*Work instructions*: In the entries below, find the line with "- [测试指南](../development/testing.md)" and the line with "### 📅 **Date-Based Navigation**"; give again those lines and every line between them, exactly.

######

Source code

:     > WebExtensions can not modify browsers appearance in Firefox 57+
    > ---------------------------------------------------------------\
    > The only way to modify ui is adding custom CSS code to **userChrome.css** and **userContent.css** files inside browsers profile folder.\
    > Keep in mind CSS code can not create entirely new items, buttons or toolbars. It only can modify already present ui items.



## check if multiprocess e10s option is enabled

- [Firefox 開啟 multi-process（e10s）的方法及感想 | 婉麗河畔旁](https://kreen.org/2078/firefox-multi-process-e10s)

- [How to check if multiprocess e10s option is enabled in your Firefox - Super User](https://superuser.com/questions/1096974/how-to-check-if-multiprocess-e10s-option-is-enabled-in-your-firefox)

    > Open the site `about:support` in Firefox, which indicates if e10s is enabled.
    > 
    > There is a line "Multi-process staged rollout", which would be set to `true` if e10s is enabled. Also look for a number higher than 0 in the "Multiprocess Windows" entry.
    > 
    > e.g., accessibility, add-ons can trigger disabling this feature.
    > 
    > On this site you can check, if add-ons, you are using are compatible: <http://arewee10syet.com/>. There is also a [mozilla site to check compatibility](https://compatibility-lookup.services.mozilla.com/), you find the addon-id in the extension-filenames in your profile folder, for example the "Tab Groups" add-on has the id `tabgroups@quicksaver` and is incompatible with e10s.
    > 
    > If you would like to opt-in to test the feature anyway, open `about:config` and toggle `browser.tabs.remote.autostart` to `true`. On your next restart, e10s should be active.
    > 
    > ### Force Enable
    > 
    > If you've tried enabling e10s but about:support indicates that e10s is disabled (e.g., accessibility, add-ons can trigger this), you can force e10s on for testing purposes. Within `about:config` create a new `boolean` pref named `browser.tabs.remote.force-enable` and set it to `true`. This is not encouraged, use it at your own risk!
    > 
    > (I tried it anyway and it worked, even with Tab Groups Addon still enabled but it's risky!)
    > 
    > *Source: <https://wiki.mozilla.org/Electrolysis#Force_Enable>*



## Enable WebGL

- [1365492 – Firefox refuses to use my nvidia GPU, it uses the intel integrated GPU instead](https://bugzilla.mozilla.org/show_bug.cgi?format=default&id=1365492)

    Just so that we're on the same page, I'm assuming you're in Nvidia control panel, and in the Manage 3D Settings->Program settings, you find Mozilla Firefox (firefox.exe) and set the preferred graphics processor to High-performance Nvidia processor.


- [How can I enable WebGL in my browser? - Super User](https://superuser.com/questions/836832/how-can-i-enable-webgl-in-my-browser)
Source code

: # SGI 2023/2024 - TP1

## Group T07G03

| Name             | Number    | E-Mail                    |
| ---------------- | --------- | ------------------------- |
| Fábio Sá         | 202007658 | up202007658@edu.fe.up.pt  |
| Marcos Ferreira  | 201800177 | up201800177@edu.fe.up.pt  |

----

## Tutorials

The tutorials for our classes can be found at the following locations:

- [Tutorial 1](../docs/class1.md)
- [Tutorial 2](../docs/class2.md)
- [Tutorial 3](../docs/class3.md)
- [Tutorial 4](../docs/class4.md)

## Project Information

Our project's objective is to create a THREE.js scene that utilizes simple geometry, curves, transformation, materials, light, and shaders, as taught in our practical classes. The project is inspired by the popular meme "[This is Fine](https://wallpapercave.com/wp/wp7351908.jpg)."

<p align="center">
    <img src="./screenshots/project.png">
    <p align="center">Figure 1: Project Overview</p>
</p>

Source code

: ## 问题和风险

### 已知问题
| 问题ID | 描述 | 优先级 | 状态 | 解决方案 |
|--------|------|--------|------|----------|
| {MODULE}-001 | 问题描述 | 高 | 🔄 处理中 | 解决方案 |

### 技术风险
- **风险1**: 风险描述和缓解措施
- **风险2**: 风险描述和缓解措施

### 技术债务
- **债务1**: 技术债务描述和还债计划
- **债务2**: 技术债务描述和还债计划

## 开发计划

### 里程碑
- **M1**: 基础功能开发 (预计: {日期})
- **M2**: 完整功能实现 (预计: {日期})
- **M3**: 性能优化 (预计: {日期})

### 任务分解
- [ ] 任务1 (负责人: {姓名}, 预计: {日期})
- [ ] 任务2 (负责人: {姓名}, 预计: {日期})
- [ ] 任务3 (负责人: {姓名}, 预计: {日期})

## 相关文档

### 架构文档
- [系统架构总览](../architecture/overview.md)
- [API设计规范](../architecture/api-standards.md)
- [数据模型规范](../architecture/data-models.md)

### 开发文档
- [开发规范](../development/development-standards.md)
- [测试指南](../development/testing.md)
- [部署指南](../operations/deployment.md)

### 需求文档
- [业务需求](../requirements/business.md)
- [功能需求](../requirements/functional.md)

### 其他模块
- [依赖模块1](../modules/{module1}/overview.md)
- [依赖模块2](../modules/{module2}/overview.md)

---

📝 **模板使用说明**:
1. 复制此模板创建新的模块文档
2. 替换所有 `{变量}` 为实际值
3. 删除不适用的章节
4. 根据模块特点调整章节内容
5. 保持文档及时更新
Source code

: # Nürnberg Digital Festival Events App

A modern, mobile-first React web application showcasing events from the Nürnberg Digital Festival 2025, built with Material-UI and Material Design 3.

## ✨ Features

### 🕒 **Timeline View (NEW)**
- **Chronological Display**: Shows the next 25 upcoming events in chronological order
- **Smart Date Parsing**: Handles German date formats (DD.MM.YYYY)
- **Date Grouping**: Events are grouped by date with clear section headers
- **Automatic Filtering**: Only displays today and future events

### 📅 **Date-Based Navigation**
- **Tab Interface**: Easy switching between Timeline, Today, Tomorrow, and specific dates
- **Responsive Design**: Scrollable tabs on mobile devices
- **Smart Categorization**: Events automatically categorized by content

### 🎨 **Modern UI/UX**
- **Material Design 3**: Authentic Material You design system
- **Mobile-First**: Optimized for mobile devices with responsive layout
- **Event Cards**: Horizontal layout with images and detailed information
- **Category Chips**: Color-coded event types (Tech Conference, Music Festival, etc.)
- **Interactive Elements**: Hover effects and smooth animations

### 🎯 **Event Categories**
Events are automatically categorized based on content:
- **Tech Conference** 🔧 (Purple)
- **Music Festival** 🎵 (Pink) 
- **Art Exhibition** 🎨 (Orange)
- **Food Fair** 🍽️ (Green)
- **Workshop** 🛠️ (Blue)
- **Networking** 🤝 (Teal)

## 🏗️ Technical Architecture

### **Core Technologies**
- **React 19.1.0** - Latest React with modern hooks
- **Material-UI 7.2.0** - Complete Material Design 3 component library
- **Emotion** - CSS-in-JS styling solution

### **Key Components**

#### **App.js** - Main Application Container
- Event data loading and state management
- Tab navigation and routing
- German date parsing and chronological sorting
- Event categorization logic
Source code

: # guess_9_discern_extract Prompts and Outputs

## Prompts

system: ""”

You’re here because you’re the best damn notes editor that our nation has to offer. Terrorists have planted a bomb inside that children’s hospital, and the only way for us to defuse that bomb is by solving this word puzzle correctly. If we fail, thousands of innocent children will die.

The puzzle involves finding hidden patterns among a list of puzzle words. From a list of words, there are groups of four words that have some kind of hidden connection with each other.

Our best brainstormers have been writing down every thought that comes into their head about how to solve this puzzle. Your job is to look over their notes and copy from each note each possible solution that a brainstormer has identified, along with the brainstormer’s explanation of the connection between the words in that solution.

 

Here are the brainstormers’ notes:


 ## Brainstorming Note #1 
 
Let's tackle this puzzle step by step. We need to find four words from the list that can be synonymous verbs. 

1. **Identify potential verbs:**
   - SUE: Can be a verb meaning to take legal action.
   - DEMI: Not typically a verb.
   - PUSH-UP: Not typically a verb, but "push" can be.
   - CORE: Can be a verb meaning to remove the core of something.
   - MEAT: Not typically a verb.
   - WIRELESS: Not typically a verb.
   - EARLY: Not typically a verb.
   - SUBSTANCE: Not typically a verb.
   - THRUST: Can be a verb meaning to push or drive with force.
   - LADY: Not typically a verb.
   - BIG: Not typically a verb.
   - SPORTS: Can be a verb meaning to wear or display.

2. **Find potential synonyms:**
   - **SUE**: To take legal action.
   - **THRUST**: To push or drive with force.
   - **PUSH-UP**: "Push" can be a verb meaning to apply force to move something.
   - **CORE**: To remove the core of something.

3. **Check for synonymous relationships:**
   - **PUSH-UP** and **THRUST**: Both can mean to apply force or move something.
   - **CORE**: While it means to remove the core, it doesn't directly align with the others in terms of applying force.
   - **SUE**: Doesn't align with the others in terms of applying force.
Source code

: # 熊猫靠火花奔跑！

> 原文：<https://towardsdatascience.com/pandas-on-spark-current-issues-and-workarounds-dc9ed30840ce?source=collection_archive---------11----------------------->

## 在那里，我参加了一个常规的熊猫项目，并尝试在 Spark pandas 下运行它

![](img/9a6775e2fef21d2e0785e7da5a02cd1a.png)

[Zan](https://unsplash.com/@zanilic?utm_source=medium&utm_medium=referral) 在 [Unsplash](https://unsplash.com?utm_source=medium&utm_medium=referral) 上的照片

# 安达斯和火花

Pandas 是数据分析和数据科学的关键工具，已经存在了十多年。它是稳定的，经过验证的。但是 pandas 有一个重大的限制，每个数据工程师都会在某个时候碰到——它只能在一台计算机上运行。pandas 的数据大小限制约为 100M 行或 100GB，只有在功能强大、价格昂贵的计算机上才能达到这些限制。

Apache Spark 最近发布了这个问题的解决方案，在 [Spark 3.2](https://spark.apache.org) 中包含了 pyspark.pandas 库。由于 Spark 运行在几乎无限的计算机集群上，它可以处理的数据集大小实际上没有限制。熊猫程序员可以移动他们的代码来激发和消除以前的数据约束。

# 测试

######

*Problem solution*:
- [测试指南](../development/testing.md)
- [部署指南](../operations/deployment.md)

### 需求文档
- [业务需求](../requirements/business.md)
- [功能需求](../requirements/functional.md)

### 其他模块
- [依赖模块1](../modules/{module1}/overview.md)
- [依赖模块2](../modules/{module2}/overview.md)

---

📝 **模板使用说明**:
1. 复制此模板创建新的模块文档
2. 替换所有 `{变量}` 为实际值
3. 删除不适用的章节
4. 根据模块特点调整章节内容
5. 保持文档及时更新
Source code

: # Nürnberg Digital Festival Events App

A modern, mobile-first React web application showcasing events from the Nürnberg Digital Festival 2025, built with Material-UI and Material Design 3.

## ✨ Features

### 🕒 **Timeline View (NEW)**
- **Chronological Display**: Shows the next 25 upcoming events in chronological order
- **Smart Date Parsing**: Handles German date formats (DD.MM.YYYY)
- **Date Grouping**: Events are grouped by date with clear section headers
- **Automatic Filtering**: Only displays today and future events

### 📅 **Date-Based Navigation**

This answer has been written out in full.